## Task goal
Please format every line of the entries below as a Markdown table with the columns "Number" and "Entry line", skipping blank lines. Leave the pictures out of the table.

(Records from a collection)
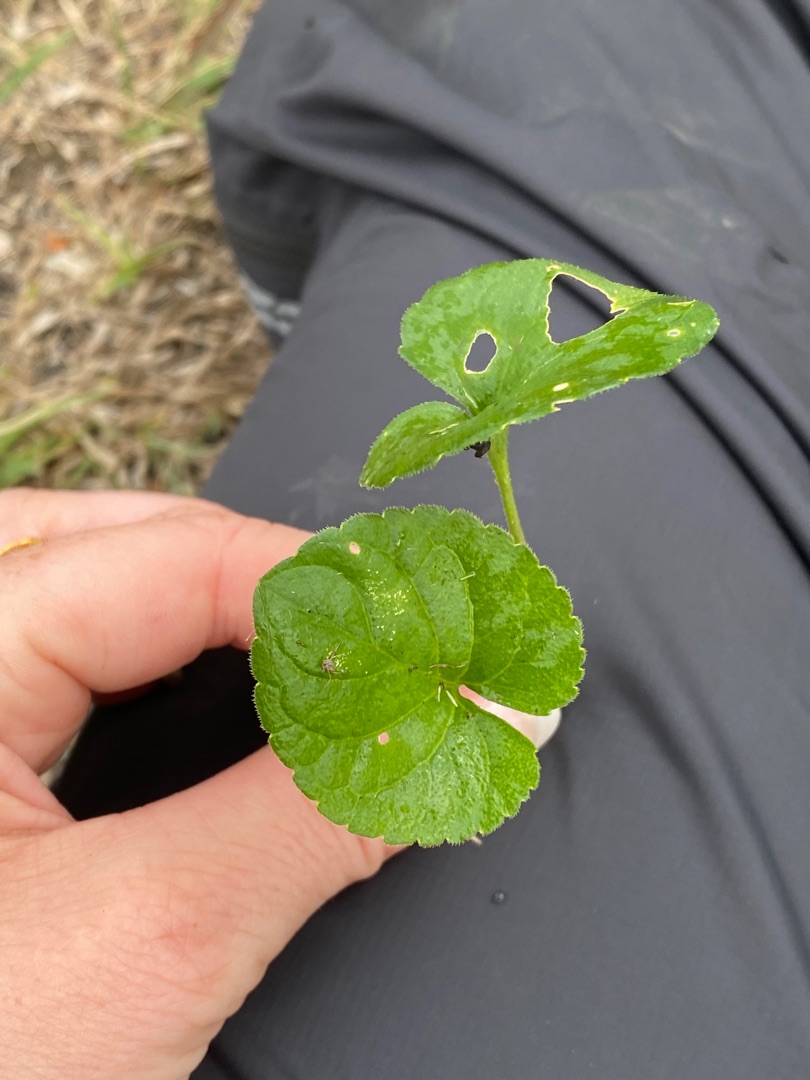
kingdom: Plantae
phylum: Tracheophyta
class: Magnoliopsida
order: Malpighiales
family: Violaceae
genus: Viola
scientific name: Viola odorata
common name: Marts-viol
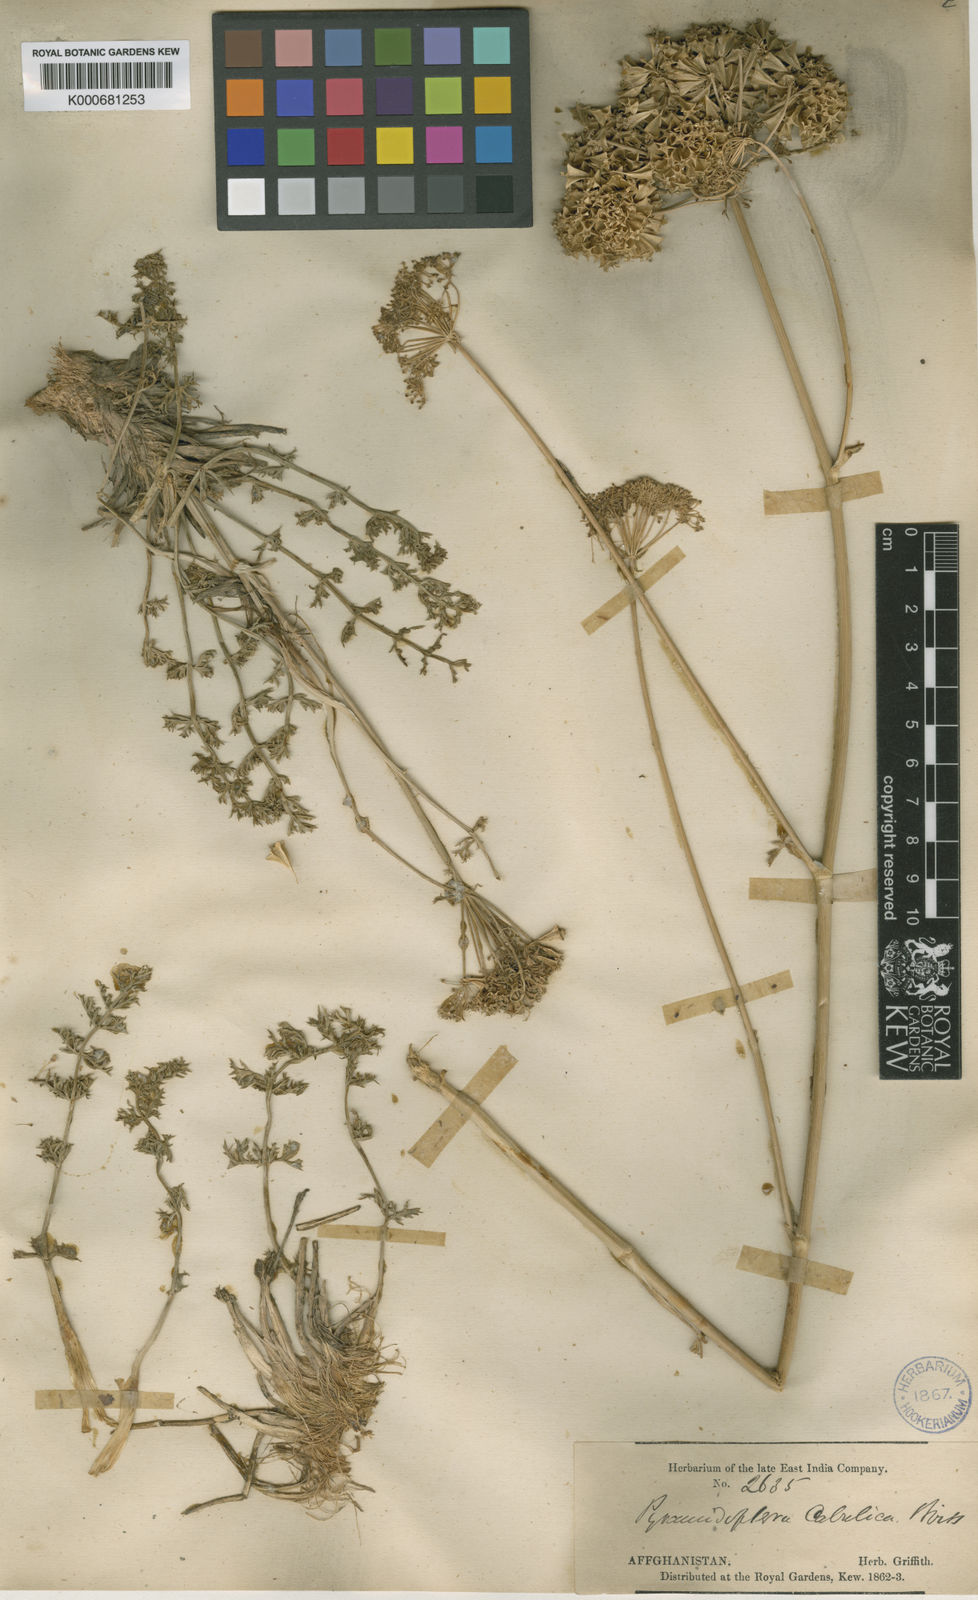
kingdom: Plantae
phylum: Tracheophyta
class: Magnoliopsida
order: Apiales
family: Apiaceae
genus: Pyramidoptera
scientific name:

## Correct output
| Number | Entry line |
|---|---|
| 1 | kingdom: Plantae |
| 2 | phylum: Tracheophyta |
| 3 | class: Magnoliopsida |
| 4 | order: Malpighiales |
| 5 | family: Violaceae |
| 6 | genus: Viola |
| 7 | scientific name: Viola odorata |
| 8 | common name: Marts-viol |
| 9 | kingdom: Plantae |
| 10 | phylum: Tracheophyta |
| 11 | class: Magnoliopsida |
| 12 | order: Apiales |
| 13 | family: Apiaceae |
| 14 | genus: Pyramidoptera |
| 15 | scientific name: |